In an incredible way, these conditions contrast with the optimism of Secretary of the Treasury Paul O'Neill who has insisted that the upswing is around the corner and the stock markets will shine more brightly than ever before. Stock prices have already advanced tremendously despite falling corporate profits. Over-rated in wondrous heights, stock prices delude investors into thinking that the next boom is approaching. Thus a false normality and yesterday's routine triumph while the nation could venture a new beginning in many areas. The breath-taking volunteer spirit of the weeks after the catastrophe survives but is chilled since giving young Americans the chance of a voluntary social year is not a priority.
Instead of a lively discussion on the state of the American republic, an explosive discourse on the desirability of displaying imperial power is encouraged by think-tanks and the media. The influential think-tank Project for a New American Century declares America should not be modest but shape the world without hesitations according to American guidelines. The moment for stepping up the pace of the "war against terrorism" was never more opportune.
A reform of the problematic American relationship to the United Nations and the question whether only the American model of modernization is fit for the Third World are not on the agenda but rather an attack on Saddam Hussein. This attack is urged almost like a prayer by the hawks. Whether America has the courage to put its stamp on the world single-handedly if necessary must be clear. America's readiness "to form the new world" will appear in the case of Iraq. This is the conviction of William Kristol, the head of the conservative weekly magazine Weekly Standard.
No wonder that the political camps find themselves in strangely reversed roles. The left-liberal America, catholic bishops, unions and a large part of the intelligentsia support President Bush's warfare. On the other hand, a choir of discontented conservatives first criticize the supposedly slack operation in Afghanistan and then stylize the immediate invasion in Bagdad as an American confession to American greatness and determination.
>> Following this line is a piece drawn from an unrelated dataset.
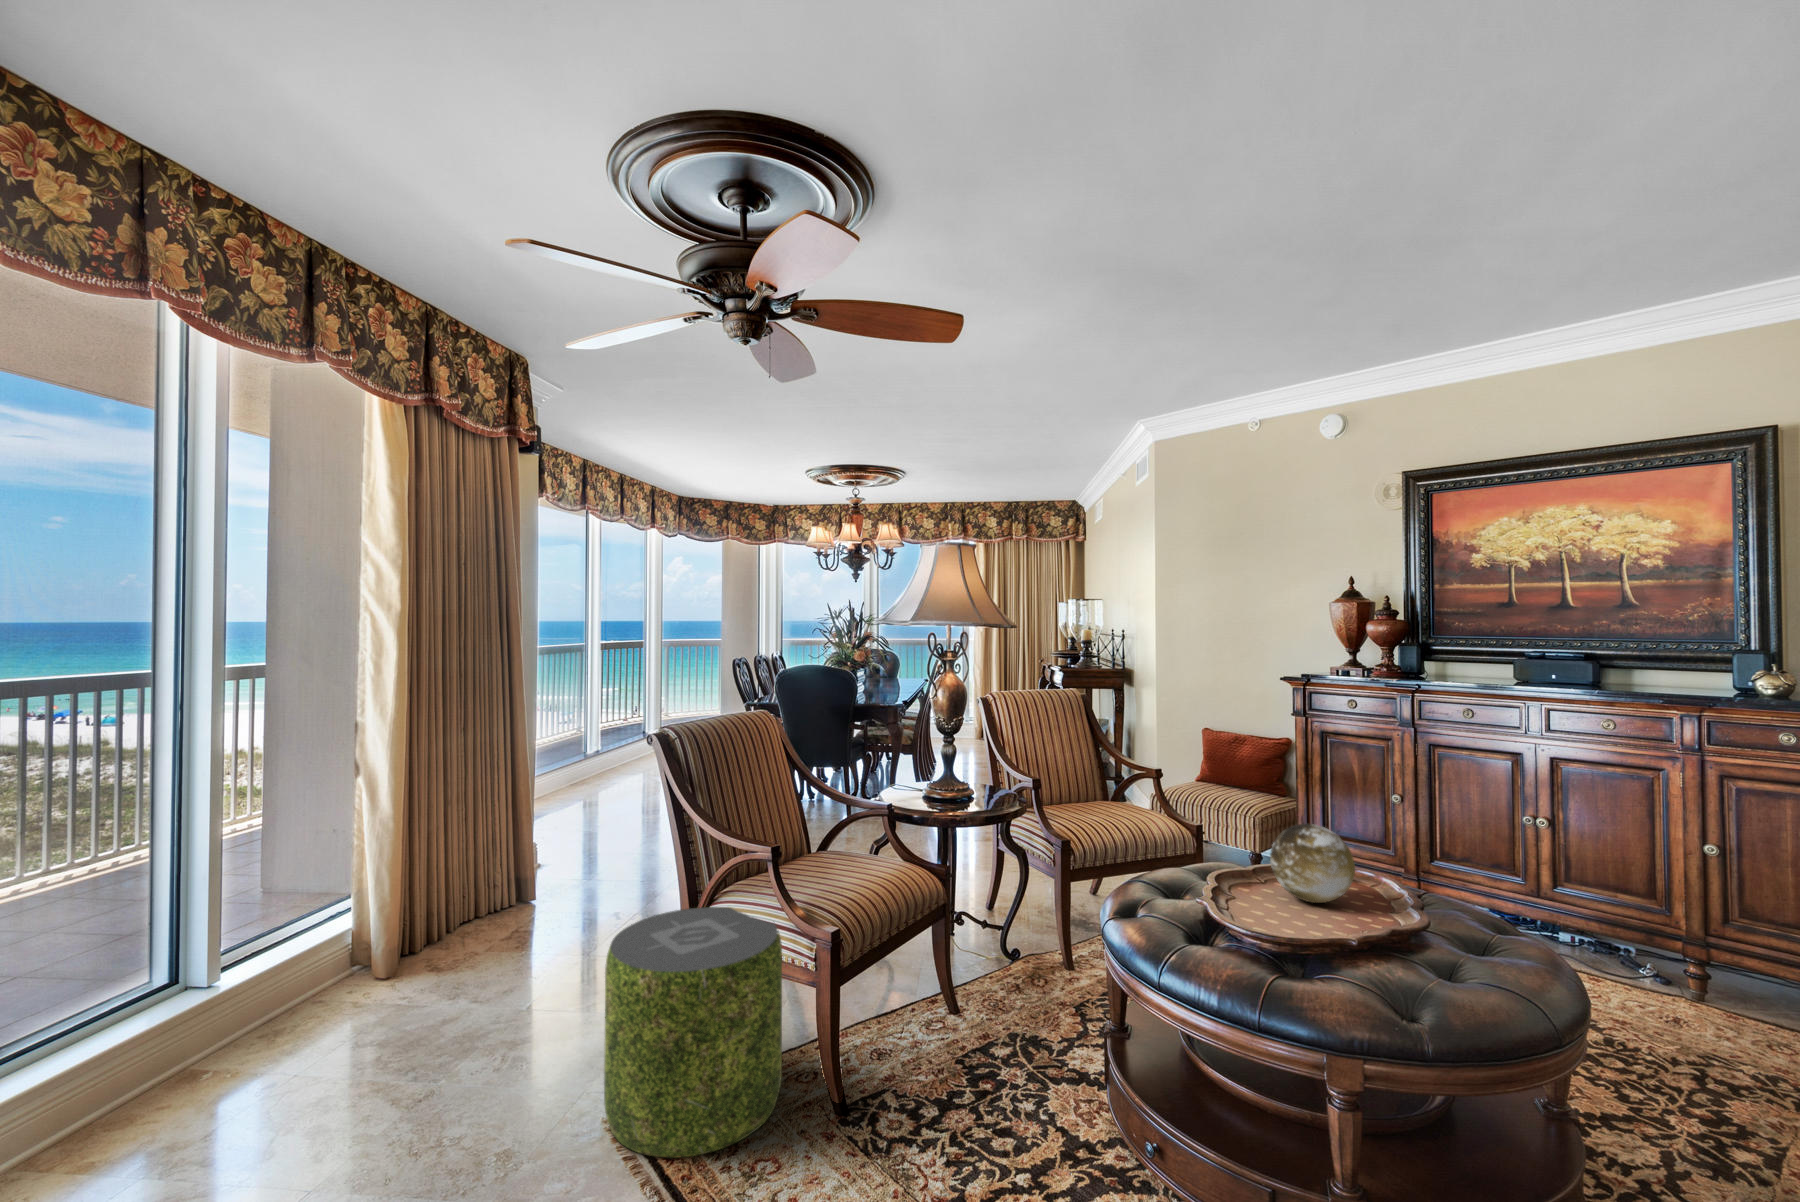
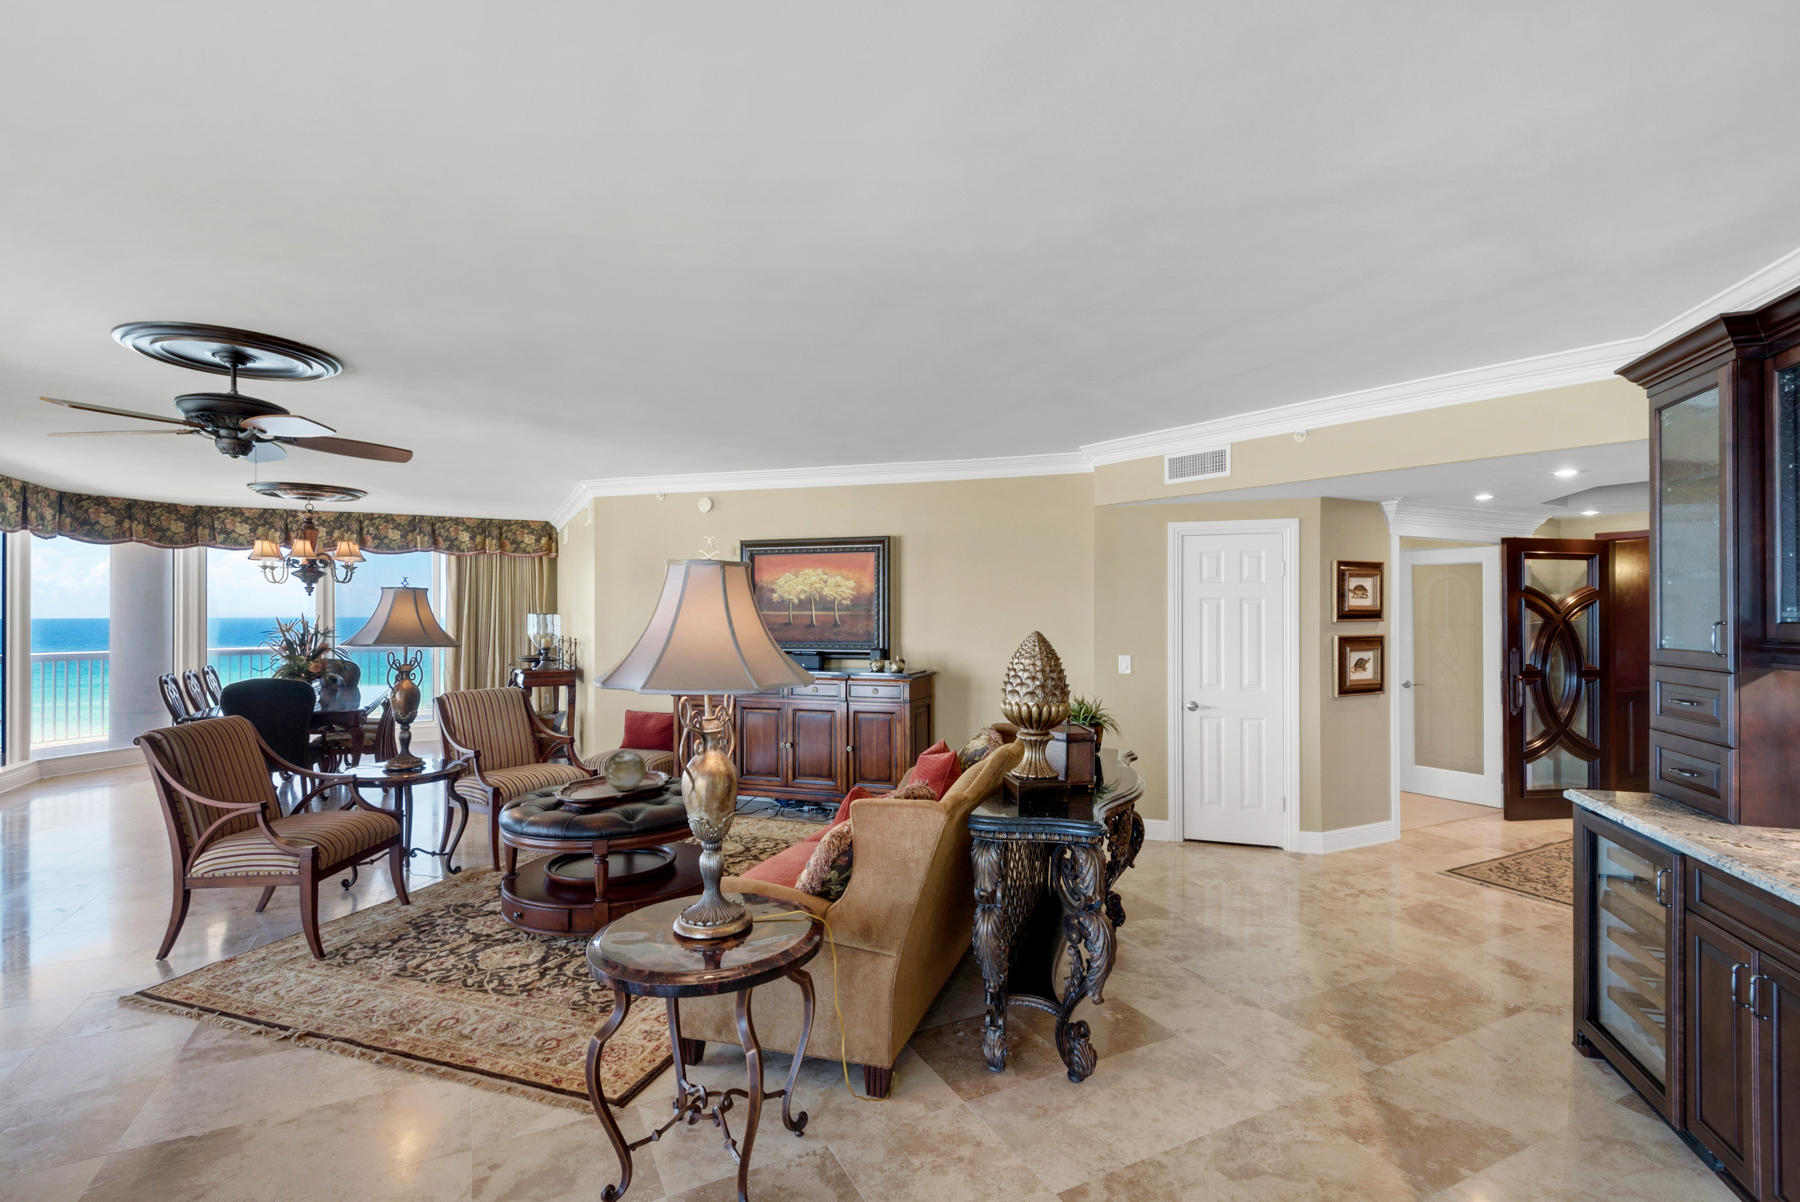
pouf: present [604,907,782,1158] -> none [117,851,272,1006]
The loudmouths and brawlers do not need to worry that the fragile coalition against terror breaks up and the peace process in the Middle East sputters since they strive for endless campaigns - aided by the indulgence money of the allies - until a world suitable to them arises. Their hero, the deputy-secretary of Defense and super-hawk Paul Wolfowitz, tries to enforce this viewpoint but doesn't have the ear of the president. Secretary of State Colin Powell and security advisor Condoleezza Rice block the super-hawk. The president knows how great would be the present danger of an attack on Iraq. His cautious warfare in Afghanistan has paid off in a consensus that has accompanied the conflict. Frivolously risking the consensus means playing with the 2004 re-election.
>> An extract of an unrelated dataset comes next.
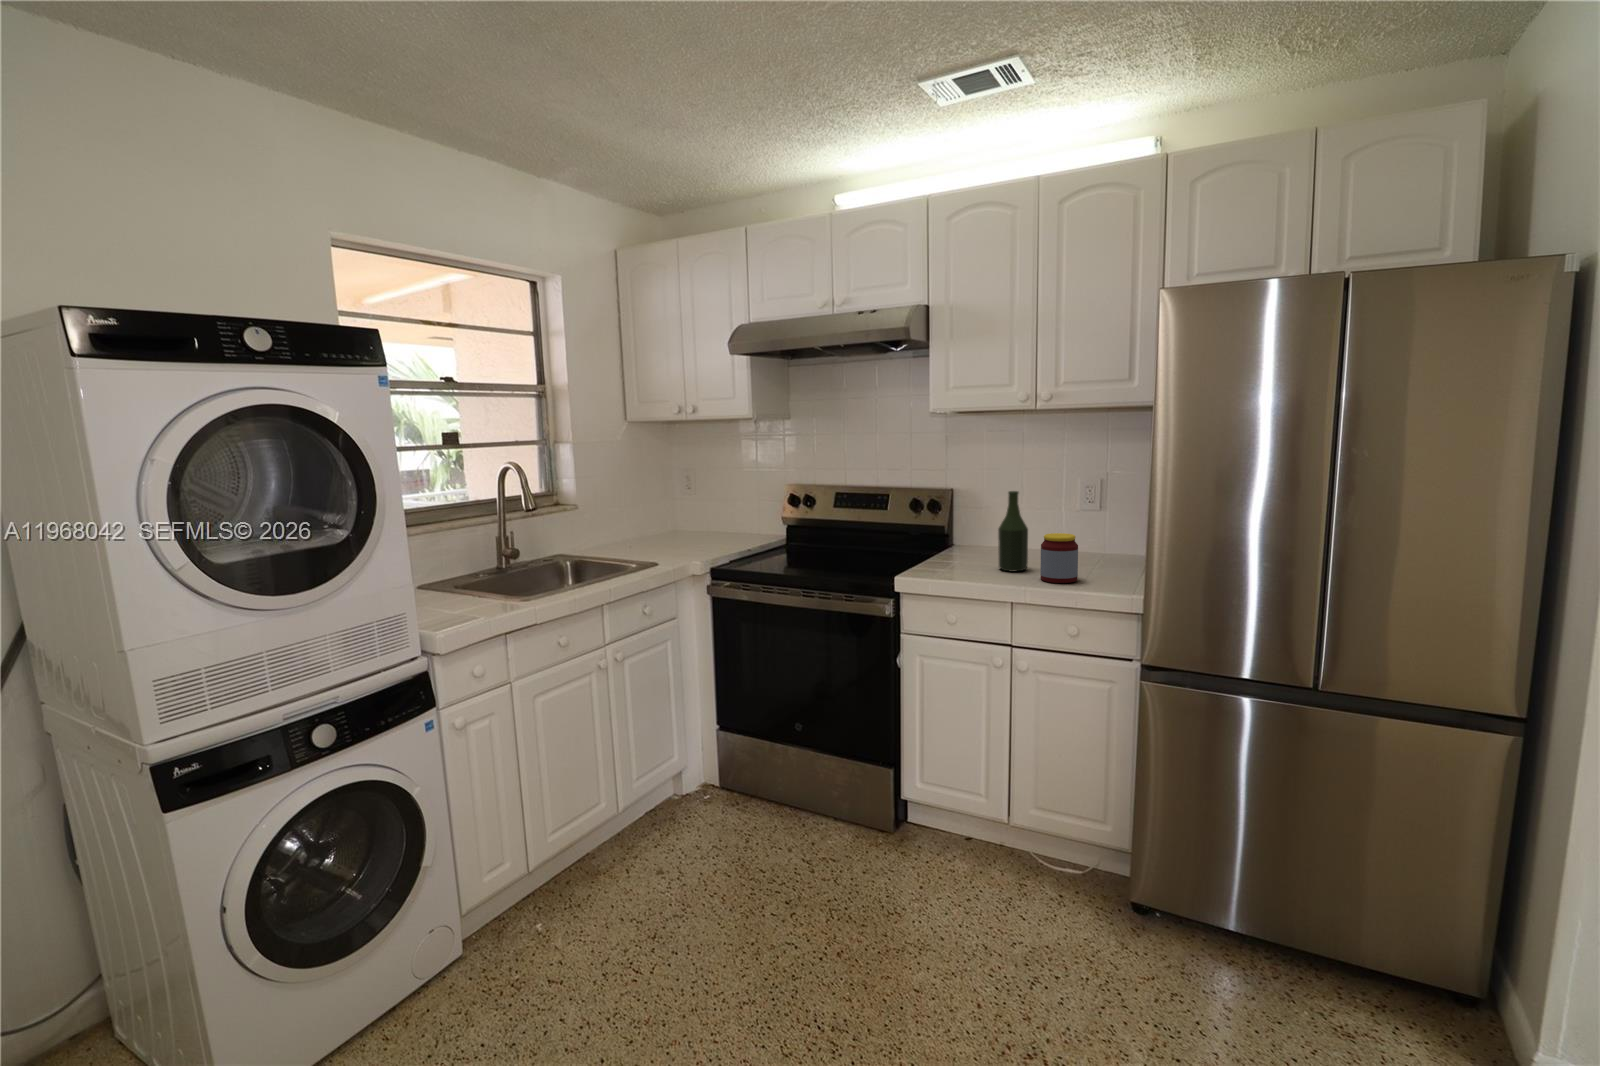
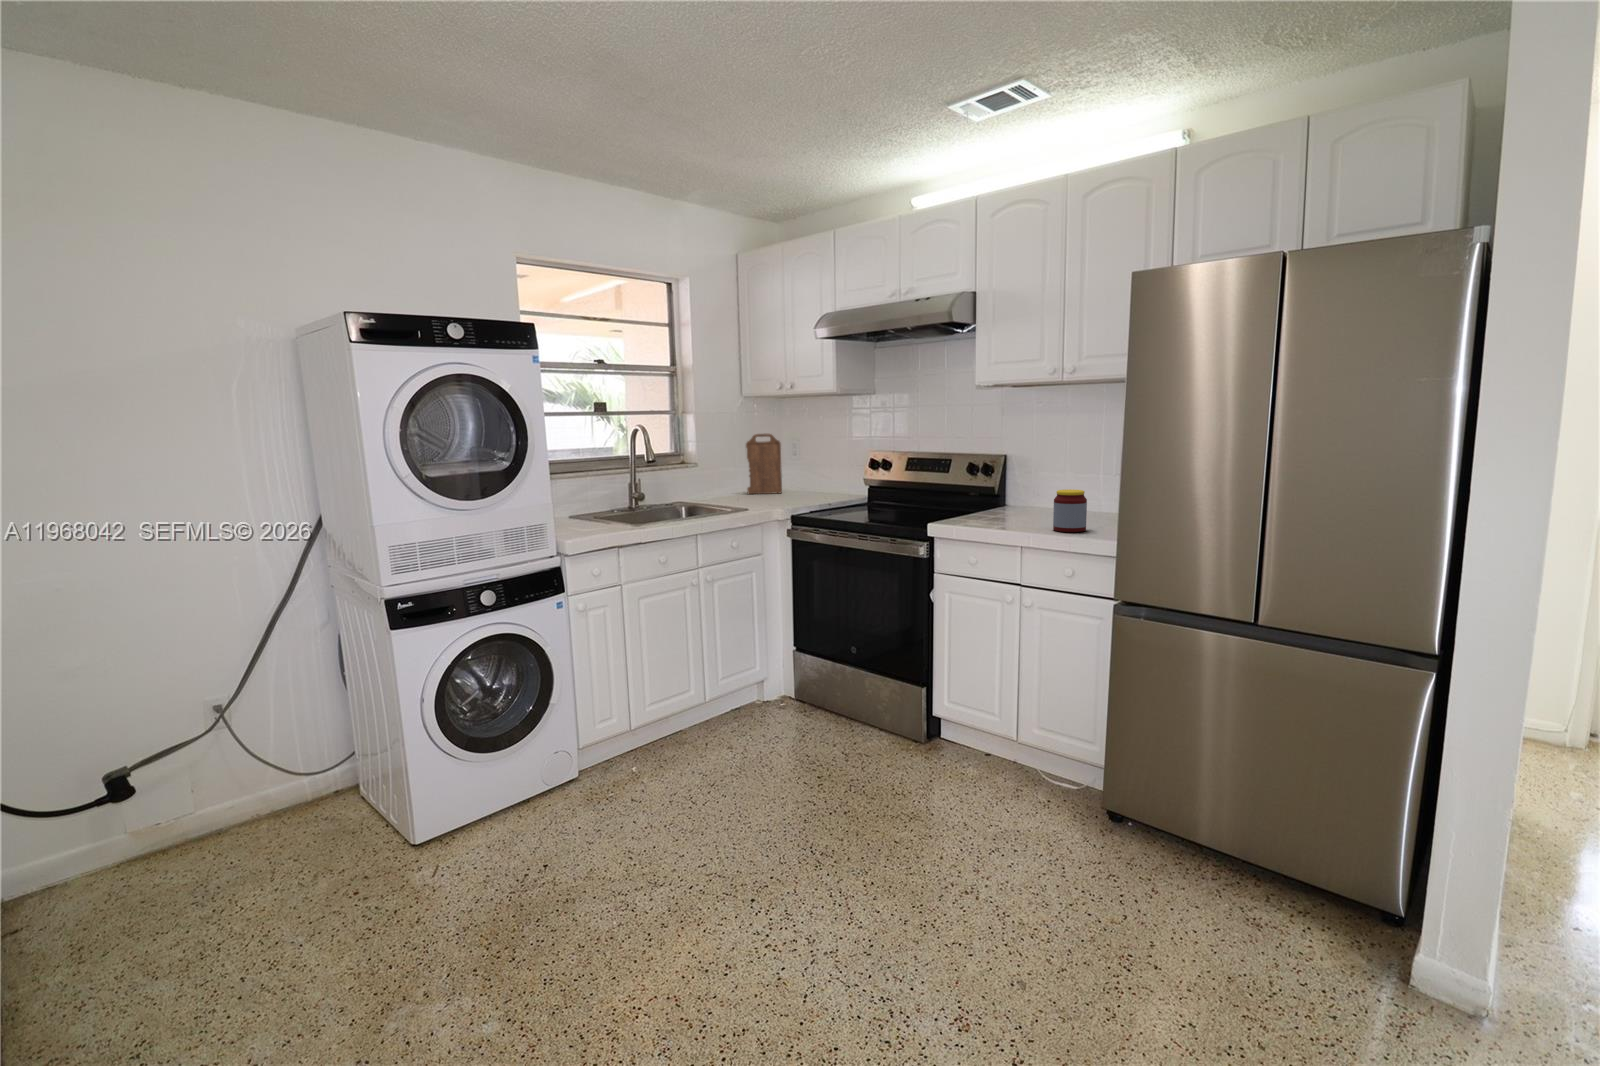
cutting board: none [632,464,677,537] -> present [746,434,782,494]
bottle: present [998,491,1028,571] -> none [1026,453,1052,524]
The American war machine will now probably turn to Somalia and perhaps start fighting against Islamic separatists in the Philippines together with President Gloria Magapacal Arroyo - too little for the hawks but problematic for many Democrats if the campaign actually becomes a pretext to cover up actual conditions at home and the open questions of American foreign policy while persevering in an unhealthy status quo in the long run.
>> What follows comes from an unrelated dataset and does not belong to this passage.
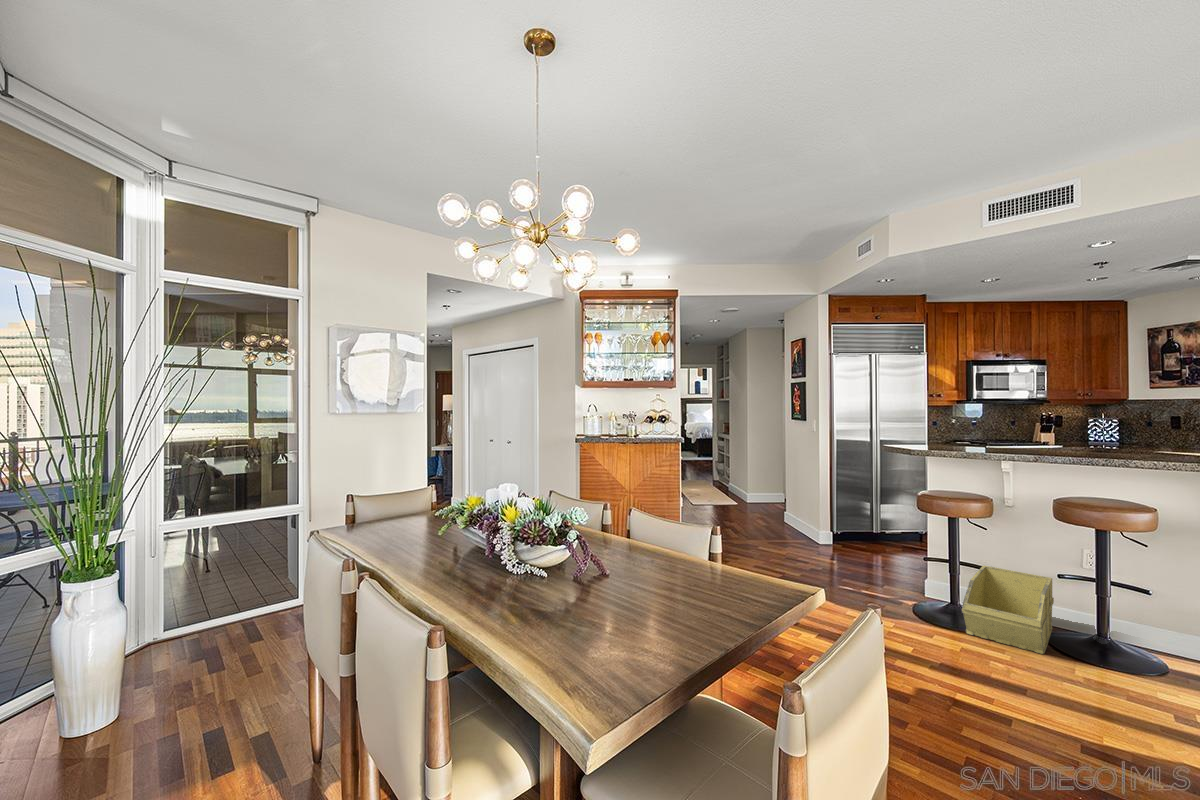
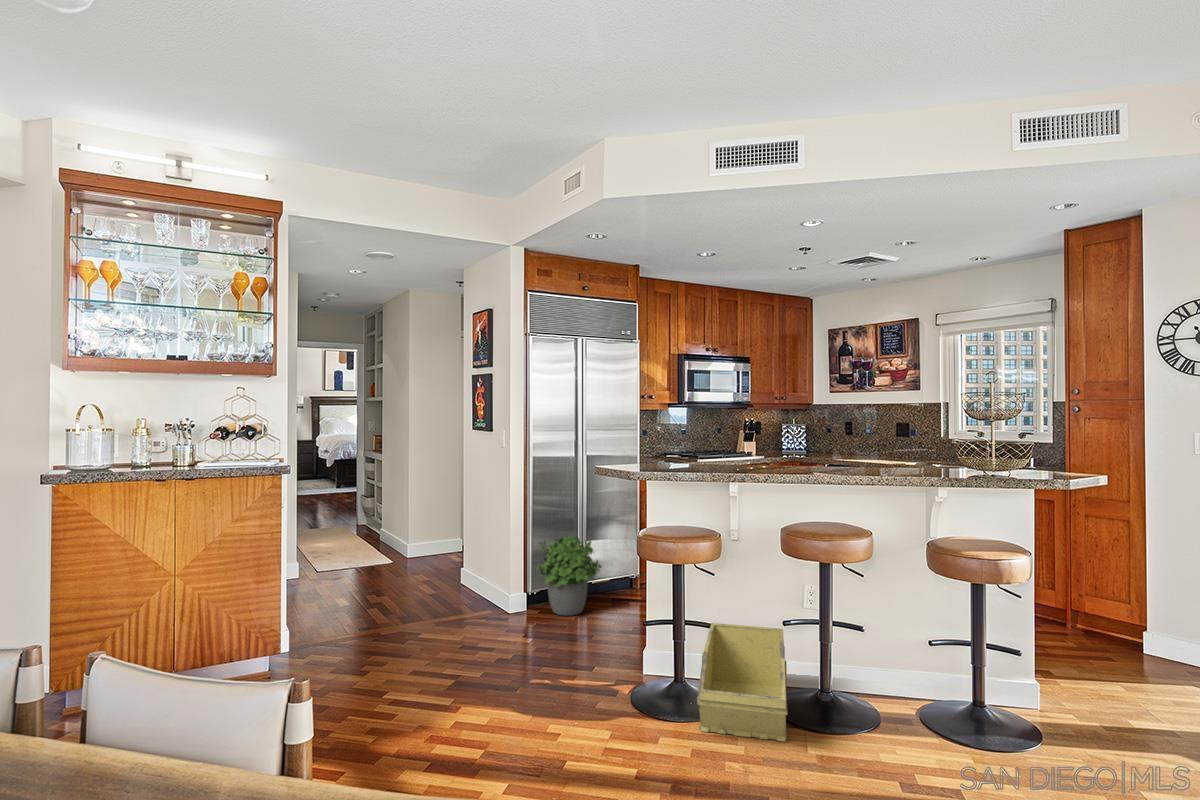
potted plant: none [840,495,894,552] -> present [537,535,601,616]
The hour was never more favorable for turning around from tricky political cul-de-sacs. However the temptation was also never greater to unilaterally enforce American interests in the shadow of the "war against terrorism" and quite incidentally to increase the benefices of the Republican clientele in domestic politics. "Seized by an old screenplay, we did not see the airplanes coming because we didn't think we had to look around." So the essayist Lewis Lapham described the American mindset before September 11. Now we should be on the lookout everywhere - outwardly and inwardly.